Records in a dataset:
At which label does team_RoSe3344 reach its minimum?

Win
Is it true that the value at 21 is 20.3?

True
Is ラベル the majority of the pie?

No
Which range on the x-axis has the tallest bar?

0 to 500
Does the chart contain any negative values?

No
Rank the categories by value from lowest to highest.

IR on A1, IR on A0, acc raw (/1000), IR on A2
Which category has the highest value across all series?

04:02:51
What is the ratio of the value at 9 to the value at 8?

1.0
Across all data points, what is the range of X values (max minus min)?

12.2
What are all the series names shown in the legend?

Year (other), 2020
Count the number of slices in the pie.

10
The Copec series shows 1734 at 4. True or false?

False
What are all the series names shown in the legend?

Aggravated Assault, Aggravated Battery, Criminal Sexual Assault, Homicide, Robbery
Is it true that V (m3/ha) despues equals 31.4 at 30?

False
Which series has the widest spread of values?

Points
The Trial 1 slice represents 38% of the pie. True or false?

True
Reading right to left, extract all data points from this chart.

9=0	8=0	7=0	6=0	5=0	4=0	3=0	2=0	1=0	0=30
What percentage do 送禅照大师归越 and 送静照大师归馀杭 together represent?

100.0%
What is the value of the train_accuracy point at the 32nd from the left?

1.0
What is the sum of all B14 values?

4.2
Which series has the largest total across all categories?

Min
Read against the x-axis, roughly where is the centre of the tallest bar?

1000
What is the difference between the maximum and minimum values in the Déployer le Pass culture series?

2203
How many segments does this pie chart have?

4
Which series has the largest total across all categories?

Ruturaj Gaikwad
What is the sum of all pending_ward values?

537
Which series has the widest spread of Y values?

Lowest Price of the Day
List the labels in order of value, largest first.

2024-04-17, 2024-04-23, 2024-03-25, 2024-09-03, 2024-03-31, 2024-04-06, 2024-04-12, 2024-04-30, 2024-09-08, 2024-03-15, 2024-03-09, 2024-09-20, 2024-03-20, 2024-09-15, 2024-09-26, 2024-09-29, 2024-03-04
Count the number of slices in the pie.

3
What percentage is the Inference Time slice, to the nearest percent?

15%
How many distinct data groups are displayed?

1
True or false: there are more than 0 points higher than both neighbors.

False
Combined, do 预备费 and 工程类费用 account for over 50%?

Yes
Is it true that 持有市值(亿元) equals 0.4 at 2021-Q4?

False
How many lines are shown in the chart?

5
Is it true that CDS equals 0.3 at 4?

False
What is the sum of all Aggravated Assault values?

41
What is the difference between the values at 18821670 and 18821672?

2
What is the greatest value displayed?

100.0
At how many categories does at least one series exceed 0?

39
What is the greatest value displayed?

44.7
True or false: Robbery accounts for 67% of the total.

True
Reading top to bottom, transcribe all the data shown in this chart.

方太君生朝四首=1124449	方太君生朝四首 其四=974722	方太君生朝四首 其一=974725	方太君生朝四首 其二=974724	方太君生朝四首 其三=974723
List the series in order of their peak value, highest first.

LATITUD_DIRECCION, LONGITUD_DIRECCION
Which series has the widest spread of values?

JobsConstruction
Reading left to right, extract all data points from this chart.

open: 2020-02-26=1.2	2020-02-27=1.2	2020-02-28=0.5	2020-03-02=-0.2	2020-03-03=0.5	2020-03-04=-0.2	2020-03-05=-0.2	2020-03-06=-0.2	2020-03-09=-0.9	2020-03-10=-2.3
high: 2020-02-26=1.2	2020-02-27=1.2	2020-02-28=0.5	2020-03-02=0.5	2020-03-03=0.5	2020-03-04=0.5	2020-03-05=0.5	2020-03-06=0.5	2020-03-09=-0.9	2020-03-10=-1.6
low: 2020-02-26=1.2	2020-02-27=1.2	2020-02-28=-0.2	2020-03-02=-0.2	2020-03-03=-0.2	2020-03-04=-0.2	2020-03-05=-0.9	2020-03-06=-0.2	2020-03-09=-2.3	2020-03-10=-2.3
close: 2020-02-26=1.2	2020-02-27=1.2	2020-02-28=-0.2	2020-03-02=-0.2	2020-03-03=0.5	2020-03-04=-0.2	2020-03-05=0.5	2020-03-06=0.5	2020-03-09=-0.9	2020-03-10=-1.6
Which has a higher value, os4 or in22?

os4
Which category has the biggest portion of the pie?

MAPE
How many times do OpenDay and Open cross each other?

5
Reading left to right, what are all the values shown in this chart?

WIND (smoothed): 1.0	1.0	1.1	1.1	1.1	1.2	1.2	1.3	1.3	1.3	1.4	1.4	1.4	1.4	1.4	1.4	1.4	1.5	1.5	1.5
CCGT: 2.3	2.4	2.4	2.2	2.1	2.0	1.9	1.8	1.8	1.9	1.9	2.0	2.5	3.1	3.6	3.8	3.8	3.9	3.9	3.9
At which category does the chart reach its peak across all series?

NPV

### Brief
Reproduce every line of the records above without changing anything.

### Written answer
At which label does team_RoSe3344 reach its minimum?

Win
Is it true that the value at 21 is 20.3?

True
Is ラベル the majority of the pie?

No
Which range on the x-axis has the tallest bar?

0 to 500
Does the chart contain any negative values?

No
Rank the categories by value from lowest to highest.

IR on A1, IR on A0, acc raw (/1000), IR on A2
Which category has the highest value across all series?

04:02:51
What is the ratio of the value at 9 to the value at 8?

1.0
Across all data points, what is the range of X values (max minus min)?

12.2
What are all the series names shown in the legend?

Year (other), 2020
Count the number of slices in the pie.

10
The Copec series shows 1734 at 4. True or false?

False
What are all the series names shown in the legend?

Aggravated Assault, Aggravated Battery, Criminal Sexual Assault, Homicide, Robbery
Is it true that V (m3/ha) despues equals 31.4 at 30?

False
Which series has the widest spread of values?

Points
The Trial 1 slice represents 38% of the pie. True or false?

True
Reading right to left, extract all data points from this chart.

9=0	8=0	7=0	6=0	5=0	4=0	3=0	2=0	1=0	0=30
What percentage do 送禅照大师归越 and 送静照大师归馀杭 together represent?

100.0%
What is the value of the train_accuracy point at the 32nd from the left?

1.0
What is the sum of all B14 values?

4.2
Which series has the largest total across all categories?

Min
Read against the x-axis, roughly where is the centre of the tallest bar?

1000
What is the difference between the maximum and minimum values in the Déployer le Pass culture series?

2203
How many segments does this pie chart have?

4
Which series has the largest total across all categories?

Ruturaj Gaikwad
What is the sum of all pending_ward values?

537
Which series has the widest spread of Y values?

Lowest Price of the Day
List the labels in order of value, largest first.

2024-04-17, 2024-04-23, 2024-03-25, 2024-09-03, 2024-03-31, 2024-04-06, 2024-04-12, 2024-04-30, 2024-09-08, 2024-03-15, 2024-03-09, 2024-09-20, 2024-03-20, 2024-09-15, 2024-09-26, 2024-09-29, 2024-03-04
Count the number of slices in the pie.

3
What percentage is the Inference Time slice, to the nearest percent?

15%
How many distinct data groups are displayed?

1
True or false: there are more than 0 points higher than both neighbors.

False
Combined, do 预备费 and 工程类费用 account for over 50%?

Yes
Is it true that 持有市值(亿元) equals 0.4 at 2021-Q4?

False
How many lines are shown in the chart?

5
Is it true that CDS equals 0.3 at 4?

False
What is the sum of all Aggravated Assault values?

41
What is the difference between the values at 18821670 and 18821672?

2
What is the greatest value displayed?

100.0
At how many categories does at least one series exceed 0?

39
What is the greatest value displayed?

44.7
True or false: Robbery accounts for 67% of the total.

True
Reading top to bottom, transcribe all the data shown in this chart.

方太君生朝四首=1124449	方太君生朝四首 其四=974722	方太君生朝四首 其一=974725	方太君生朝四首 其二=974724	方太君生朝四首 其三=974723
List the series in order of their peak value, highest first.

LATITUD_DIRECCION, LONGITUD_DIRECCION
Which series has the widest spread of values?

JobsConstruction
Reading left to right, extract all data points from this chart.

open: 2020-02-26=1.2	2020-02-27=1.2	2020-02-28=0.5	2020-03-02=-0.2	2020-03-03=0.5	2020-03-04=-0.2	2020-03-05=-0.2	2020-03-06=-0.2	2020-03-09=-0.9	2020-03-10=-2.3
high: 2020-02-26=1.2	2020-02-27=1.2	2020-02-28=0.5	2020-03-02=0.5	2020-03-03=0.5	2020-03-04=0.5	2020-03-05=0.5	2020-03-06=0.5	2020-03-09=-0.9	2020-03-10=-1.6
low: 2020-02-26=1.2	2020-02-27=1.2	2020-02-28=-0.2	2020-03-02=-0.2	2020-03-03=-0.2	2020-03-04=-0.2	2020-03-05=-0.9	2020-03-06=-0.2	2020-03-09=-2.3	2020-03-10=-2.3
close: 2020-02-26=1.2	2020-02-27=1.2	2020-02-28=-0.2	2020-03-02=-0.2	2020-03-03=0.5	2020-03-04=-0.2	2020-03-05=0.5	2020-03-06=0.5	2020-03-09=-0.9	2020-03-10=-1.6
Which has a higher value, os4 or in22?

os4
Which category has the biggest portion of the pie?

MAPE
How many times do OpenDay and Open cross each other?

5
Reading left to right, what are all the values shown in this chart?

WIND (smoothed): 1.0	1.0	1.1	1.1	1.1	1.2	1.2	1.3	1.3	1.3	1.4	1.4	1.4	1.4	1.4	1.4	1.4	1.5	1.5	1.5
CCGT: 2.3	2.4	2.4	2.2	2.1	2.0	1.9	1.8	1.8	1.9	1.9	2.0	2.5	3.1	3.6	3.8	3.8	3.9	3.9	3.9
At which category does the chart reach its peak across all series?

NPV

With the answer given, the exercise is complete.